His own practices saw a 100% increase in calls in the weeks surrounding the HSE’s decision to broaden the criteria for Covid-19 testing.
“Our calls doubled for two weeks - we went from 2,000 to 4,000 calls in a week,” said Dr Flynn.
“Even now, we’re still dealing with more than 10% more calls every week, which is still around 40 or 50 calls every hour.
“We do a zoom call with the admin team every fortnight to see how they’re doing with the new technology and new care pathways, where patients are assessed first over the phone and then given a video or face-to-face appointment if needed.
“We have protocols in place to ensure patients can be seen face-to-face safely, to protect the patient and ourselves.”
As well as a patient safety station containing antibacterial aids and protective equipment at practices, Dr Flynn and his colleagues have changed their own work practices to protect staff as well as patients.
“We’ve introduced daily temperature checks for ourselves as well as handwashing and social distancing guidelines and infection protocols,” he said.
“We also started using cotton face masks for all staff recently.
“In preparing for this, we’ve spent around €8,000 on PPE and we’ve spent over €10,000 on our IT infrastructure to facilitate doctors working from home,” he added.
“It was a big ask for us to do that but we’re happy to do it for our staff and of course, our patients and service.”
Like many practices and healthcare settings around the country, Dr Flynn has lost colleagues to the Covid-19 testing hubs.
“Two doctors from our practice are going to the Covid hubs, which we’re happy to support them in, but it is a drain on our own resources,” he said.
“It makes the other doctors that little bit busier here but it’s still important for patients to get in touch with any concerns.”
Dr Flynn explained that most general practice clinics are now working through similar methods due to the current pandemic.
He explained that, due to the unprecedented circumstances, healthcare services have had to determine their previous output and try to continue to match this despite the constraints.
Looking to the future, he believes the methods introduced now can have a positive impact on general practice in the long run.
“I think that there are some things that needed to change,” said Dr Flynn, citing figures that suggested 80% of SouthDoc attendances were non-urgent prior to the Covid-19 pandemic.
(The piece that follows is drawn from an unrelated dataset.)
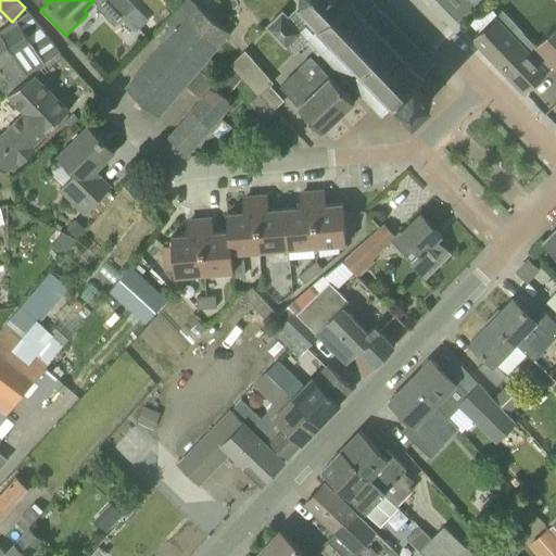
[(110,0),(101,0),(97,4),(97,5),(115,25),(126,15),(110,0)]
“We’re not seeing the majority of those attendances now and that’s a good thing, particularly for rural areas, which are more likely to gain more doctors if the SouthDoc rota is less onerous.
"The introduction of video appointments for our own patients - where doctors know their patients and there is continuity of care - is a great addition,” he added.
“The tagline for these video appointments have been ‘the patient will see you now’ rather than the other way around so it’s great for patients.
“If a patient has an 11.30am appointment for a video call and they’re at work or at home, they can just go into a private room and take the call - they don’t have to physically go to the practice and take hours out of their day.
“If the video call needs to be transferred to a face-to-face appointment, they’re not charged any more for that - it’s a great service.
“I think it will make general practice more efficient in the future.”